Während CDU-Fraktionssprecher Gerd Kölzer zum Ausdruck brachte, er sei über die Ahnungslosigkeit des Amprion-Mitarbeiters während eines Informationsaustausches im Fachausschuss nachgerade geschockt gewesen, weil diesem Alternativtrassen durch den Wald gar nicht geläufig gewesen seien, ging SPD-Sprecher Haepp auch mit der VG-Verwaltung hart ins Gericht. Die sei bekanntlich von der Bezirksbehörde ebenfalls zu einer Stellungnahme aufgefordert worden, habe den Ortsgemeinden jedoch „mit butterweichen Formulierungen einen Bärendienst erwiesen". Mutlosigkeit statt Kampfgeist spreche aus deren Darlegungen, schimpfte Haepp. „Nicht um einige Anregungen geht es. Wir haben Forderungen!"

1. Beigeordneter Rainer Kipping wollte das auf der Verwaltung nicht sitzen lassen. Auch Kirchen sei von der knappen Frist überrascht worden, entgegnete er, verwahrte sich jedoch gegen der Vorwurf, die Stellungnahme sei an der Ortsgemeinde vorbeigegangen. Man habe sofort gehandelt und jede Gemeinde umgehend um Stellungnahmen gebeten. „Die Verbandsgemeinde wird mit allem Nachdruck Ihre Stellungnahme an die SGD weitergeben", so Kipping. Der Beigeordnete sagte eindringlich, es handele sich um eine ganz frühe Entgegnung. „Das ist eine Stellungnahme aus rein bauleitplanerischer Sicht. Mehr nicht."

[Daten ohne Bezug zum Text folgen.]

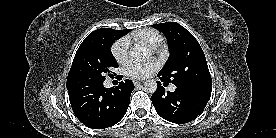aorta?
<instances>
[{
    "label": "aorta",
    "instance_id": "762f6f07",
    "mask_svg": "<svg viewBox=\"0 0 276 138\" xmlns=\"http://www.w3.org/2000/svg\"><path fill=\"white\" fill-rule=\"evenodd\" d=\"M130 56L133 60L140 61L150 56L149 52L141 48H133L130 51ZM144 90L148 93H154L157 90V83L155 80H147L144 83Z\"/></svg>",
    "mask_w": 276,
    "mask_h": 138
}]
</instances>
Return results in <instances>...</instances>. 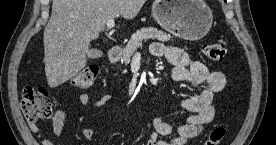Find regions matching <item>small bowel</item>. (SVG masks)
Segmentation results:
<instances>
[{
    "mask_svg": "<svg viewBox=\"0 0 276 145\" xmlns=\"http://www.w3.org/2000/svg\"><path fill=\"white\" fill-rule=\"evenodd\" d=\"M151 54L155 57H165L172 65L171 77L178 83H189L193 87H202L200 93L183 98L178 107L189 113L187 121L176 129L171 125L155 119L150 123L151 136L147 145H185L198 136L204 126L213 120L215 114L214 94L221 91L226 83L223 73L210 71L202 62L190 59L183 50L166 46L161 42L151 45ZM112 100V96L103 95L92 101L88 94L81 93L79 101L89 109L99 108ZM65 115L58 111L52 119L53 132L60 136L65 127ZM31 131L38 136L42 145H52L49 139L43 136L36 124L30 125ZM84 139L92 140L96 131L92 128L81 130ZM162 137L168 138L167 140Z\"/></svg>",
    "mask_w": 276,
    "mask_h": 145,
    "instance_id": "obj_1",
    "label": "small bowel"
}]
</instances>
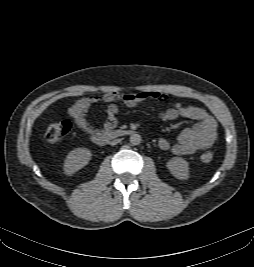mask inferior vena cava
<instances>
[{
    "mask_svg": "<svg viewBox=\"0 0 254 267\" xmlns=\"http://www.w3.org/2000/svg\"><path fill=\"white\" fill-rule=\"evenodd\" d=\"M117 143H119V140L118 139H115V140H113V141H111V145H116Z\"/></svg>",
    "mask_w": 254,
    "mask_h": 267,
    "instance_id": "1",
    "label": "inferior vena cava"
}]
</instances>
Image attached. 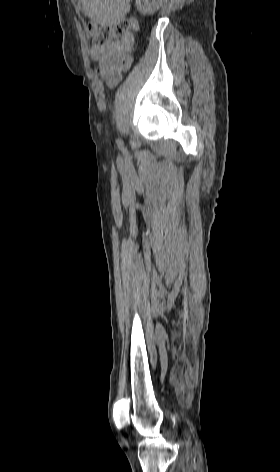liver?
I'll return each mask as SVG.
<instances>
[{
  "mask_svg": "<svg viewBox=\"0 0 280 472\" xmlns=\"http://www.w3.org/2000/svg\"><path fill=\"white\" fill-rule=\"evenodd\" d=\"M131 0H78L85 15L102 27L116 25L125 19Z\"/></svg>",
  "mask_w": 280,
  "mask_h": 472,
  "instance_id": "6515ba94",
  "label": "liver"
}]
</instances>
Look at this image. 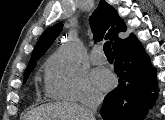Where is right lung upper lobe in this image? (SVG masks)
I'll return each instance as SVG.
<instances>
[{
    "label": "right lung upper lobe",
    "mask_w": 165,
    "mask_h": 120,
    "mask_svg": "<svg viewBox=\"0 0 165 120\" xmlns=\"http://www.w3.org/2000/svg\"><path fill=\"white\" fill-rule=\"evenodd\" d=\"M89 22L94 35V40L100 41L106 34L105 37L111 40L113 50L120 44H123L134 37L133 35H130L129 38H125L127 29L124 21L118 15L117 11L104 0L100 1L98 9L90 17ZM62 28L63 24L57 23L41 35L33 50L27 68L35 63L47 51L61 32Z\"/></svg>",
    "instance_id": "obj_1"
}]
</instances>
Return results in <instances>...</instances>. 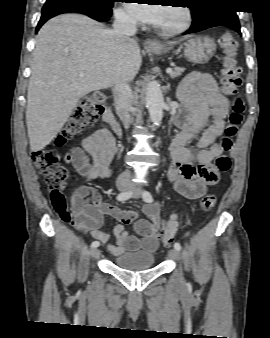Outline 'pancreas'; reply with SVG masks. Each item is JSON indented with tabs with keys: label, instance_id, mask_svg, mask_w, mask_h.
<instances>
[{
	"label": "pancreas",
	"instance_id": "pancreas-1",
	"mask_svg": "<svg viewBox=\"0 0 270 338\" xmlns=\"http://www.w3.org/2000/svg\"><path fill=\"white\" fill-rule=\"evenodd\" d=\"M185 71L182 67H175L174 70L170 73L171 78H176L182 75V73Z\"/></svg>",
	"mask_w": 270,
	"mask_h": 338
}]
</instances>
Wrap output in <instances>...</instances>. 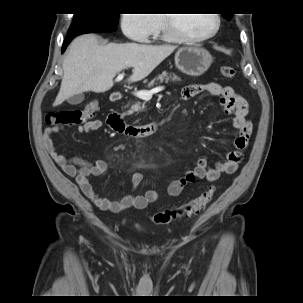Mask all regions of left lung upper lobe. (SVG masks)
Listing matches in <instances>:
<instances>
[{
	"label": "left lung upper lobe",
	"instance_id": "1",
	"mask_svg": "<svg viewBox=\"0 0 303 303\" xmlns=\"http://www.w3.org/2000/svg\"><path fill=\"white\" fill-rule=\"evenodd\" d=\"M233 14H222V16H224L226 19H231Z\"/></svg>",
	"mask_w": 303,
	"mask_h": 303
}]
</instances>
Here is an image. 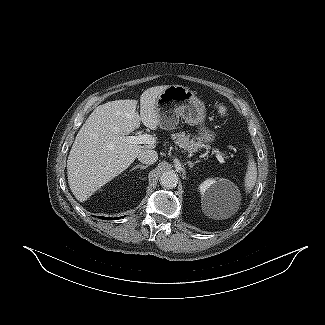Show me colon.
<instances>
[{
	"label": "colon",
	"mask_w": 325,
	"mask_h": 325,
	"mask_svg": "<svg viewBox=\"0 0 325 325\" xmlns=\"http://www.w3.org/2000/svg\"><path fill=\"white\" fill-rule=\"evenodd\" d=\"M218 112L221 116H226L227 114V108L224 105H218L217 106Z\"/></svg>",
	"instance_id": "5ec220e1"
}]
</instances>
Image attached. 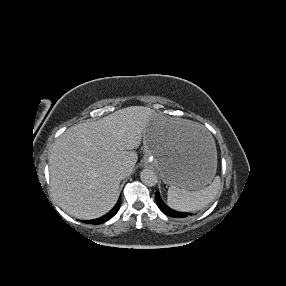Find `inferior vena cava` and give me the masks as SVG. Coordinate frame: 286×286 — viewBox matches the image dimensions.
I'll return each mask as SVG.
<instances>
[{
	"label": "inferior vena cava",
	"mask_w": 286,
	"mask_h": 286,
	"mask_svg": "<svg viewBox=\"0 0 286 286\" xmlns=\"http://www.w3.org/2000/svg\"><path fill=\"white\" fill-rule=\"evenodd\" d=\"M114 173L116 174V176H118L119 178H125L127 176V170L124 166L122 165H117L114 168Z\"/></svg>",
	"instance_id": "inferior-vena-cava-1"
}]
</instances>
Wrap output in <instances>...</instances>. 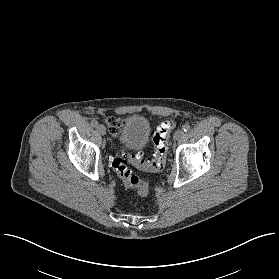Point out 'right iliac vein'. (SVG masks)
<instances>
[{
  "label": "right iliac vein",
  "instance_id": "obj_1",
  "mask_svg": "<svg viewBox=\"0 0 279 279\" xmlns=\"http://www.w3.org/2000/svg\"><path fill=\"white\" fill-rule=\"evenodd\" d=\"M98 132L101 134V135H105L106 134V129L103 125L99 124L96 126Z\"/></svg>",
  "mask_w": 279,
  "mask_h": 279
}]
</instances>
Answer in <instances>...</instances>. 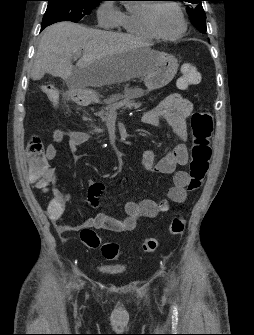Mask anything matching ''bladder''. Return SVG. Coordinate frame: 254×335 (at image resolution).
I'll use <instances>...</instances> for the list:
<instances>
[{"mask_svg": "<svg viewBox=\"0 0 254 335\" xmlns=\"http://www.w3.org/2000/svg\"><path fill=\"white\" fill-rule=\"evenodd\" d=\"M99 270L105 274H110V275H114V274H122L124 273V269L123 268H118V267H109V266H101L99 268Z\"/></svg>", "mask_w": 254, "mask_h": 335, "instance_id": "obj_1", "label": "bladder"}]
</instances>
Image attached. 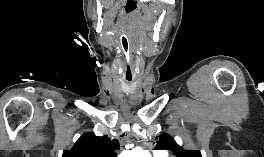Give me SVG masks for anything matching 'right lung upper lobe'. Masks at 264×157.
Here are the masks:
<instances>
[{
	"instance_id": "1",
	"label": "right lung upper lobe",
	"mask_w": 264,
	"mask_h": 157,
	"mask_svg": "<svg viewBox=\"0 0 264 157\" xmlns=\"http://www.w3.org/2000/svg\"><path fill=\"white\" fill-rule=\"evenodd\" d=\"M117 150L118 140L89 132L82 135L71 150H64L62 157H117Z\"/></svg>"
}]
</instances>
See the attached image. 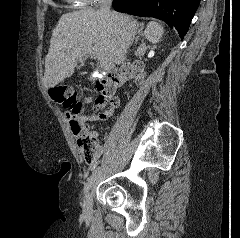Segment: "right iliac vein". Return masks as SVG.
<instances>
[{
  "instance_id": "obj_1",
  "label": "right iliac vein",
  "mask_w": 240,
  "mask_h": 238,
  "mask_svg": "<svg viewBox=\"0 0 240 238\" xmlns=\"http://www.w3.org/2000/svg\"><path fill=\"white\" fill-rule=\"evenodd\" d=\"M82 206H83L84 214L89 215L91 213V210H92V196H91V193L88 192L85 195Z\"/></svg>"
}]
</instances>
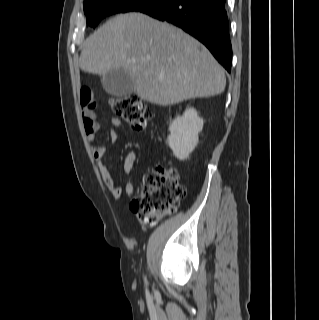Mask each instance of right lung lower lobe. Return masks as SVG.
I'll list each match as a JSON object with an SVG mask.
<instances>
[{"mask_svg":"<svg viewBox=\"0 0 319 320\" xmlns=\"http://www.w3.org/2000/svg\"><path fill=\"white\" fill-rule=\"evenodd\" d=\"M226 0H159L138 11L182 28L201 41L229 72L232 46Z\"/></svg>","mask_w":319,"mask_h":320,"instance_id":"98d812e1","label":"right lung lower lobe"}]
</instances>
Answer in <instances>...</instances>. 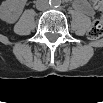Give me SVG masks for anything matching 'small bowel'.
I'll return each instance as SVG.
<instances>
[{
  "label": "small bowel",
  "instance_id": "small-bowel-1",
  "mask_svg": "<svg viewBox=\"0 0 103 103\" xmlns=\"http://www.w3.org/2000/svg\"><path fill=\"white\" fill-rule=\"evenodd\" d=\"M77 8L87 16H93L95 14L93 6L87 1H81L78 3Z\"/></svg>",
  "mask_w": 103,
  "mask_h": 103
}]
</instances>
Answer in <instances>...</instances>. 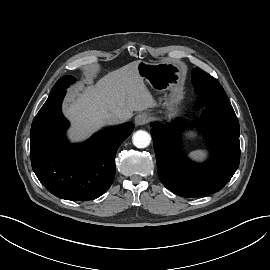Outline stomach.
<instances>
[{
    "label": "stomach",
    "mask_w": 270,
    "mask_h": 270,
    "mask_svg": "<svg viewBox=\"0 0 270 270\" xmlns=\"http://www.w3.org/2000/svg\"><path fill=\"white\" fill-rule=\"evenodd\" d=\"M137 70L143 81L160 94L165 117L174 118L186 73L185 65L173 61H139Z\"/></svg>",
    "instance_id": "stomach-1"
}]
</instances>
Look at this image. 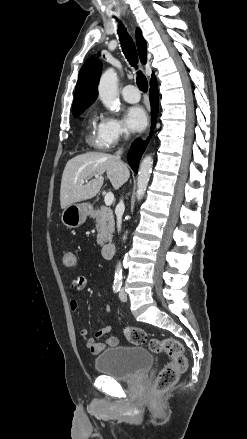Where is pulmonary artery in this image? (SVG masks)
Listing matches in <instances>:
<instances>
[{
  "instance_id": "e3ab8cb5",
  "label": "pulmonary artery",
  "mask_w": 247,
  "mask_h": 439,
  "mask_svg": "<svg viewBox=\"0 0 247 439\" xmlns=\"http://www.w3.org/2000/svg\"><path fill=\"white\" fill-rule=\"evenodd\" d=\"M122 97L129 103H136L140 100V93L134 85H126L122 90Z\"/></svg>"
}]
</instances>
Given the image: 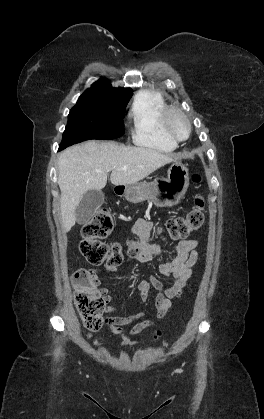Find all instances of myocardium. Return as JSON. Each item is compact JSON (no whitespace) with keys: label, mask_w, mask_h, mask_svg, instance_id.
Instances as JSON below:
<instances>
[{"label":"myocardium","mask_w":264,"mask_h":419,"mask_svg":"<svg viewBox=\"0 0 264 419\" xmlns=\"http://www.w3.org/2000/svg\"><path fill=\"white\" fill-rule=\"evenodd\" d=\"M174 116L181 118L186 124L187 134L183 138L178 137L172 130L171 119ZM162 128L166 136L175 143H179V142H183L187 140L191 134V123L187 115L182 110H180L178 107H175V106H167V108L165 109L162 116Z\"/></svg>","instance_id":"1"}]
</instances>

Aus der Bürgerschaft wurden Forderungen laut, die Gemeinde müsse von sich aus agieren statt reagieren. Maik Köhler wandte dagegen ein, dass dies insofern schwierig sei, weil z. B. beim Thema Windkraftanlagen die Haubergsgenossenschaften mit den Betreibern verhandelten, er die Verträge (noch) nicht kenne. Köhler versprach aber, die entsprechenden Entscheider in den Haubergsgenossenschaften anzusprechen.

Was beim Thema Freileitung noch ganz im Anfangsstadium steckt, ist beim Thema Windkraft schon konkreter. Überall würde jetzt über Windparks gesprochen, zuletzt in Daaden. Genehmigungsbehörde sei hier die Kreisverwaltung, wandte Ulrich Merzhäuser ein. „Der Kreis muss tätig werden, denn der Wald ist wichtig, auch in Zukunft. Es darf nicht sein, dass der nördliche Teil von Rheinland-Pfalz zugepflastert wird."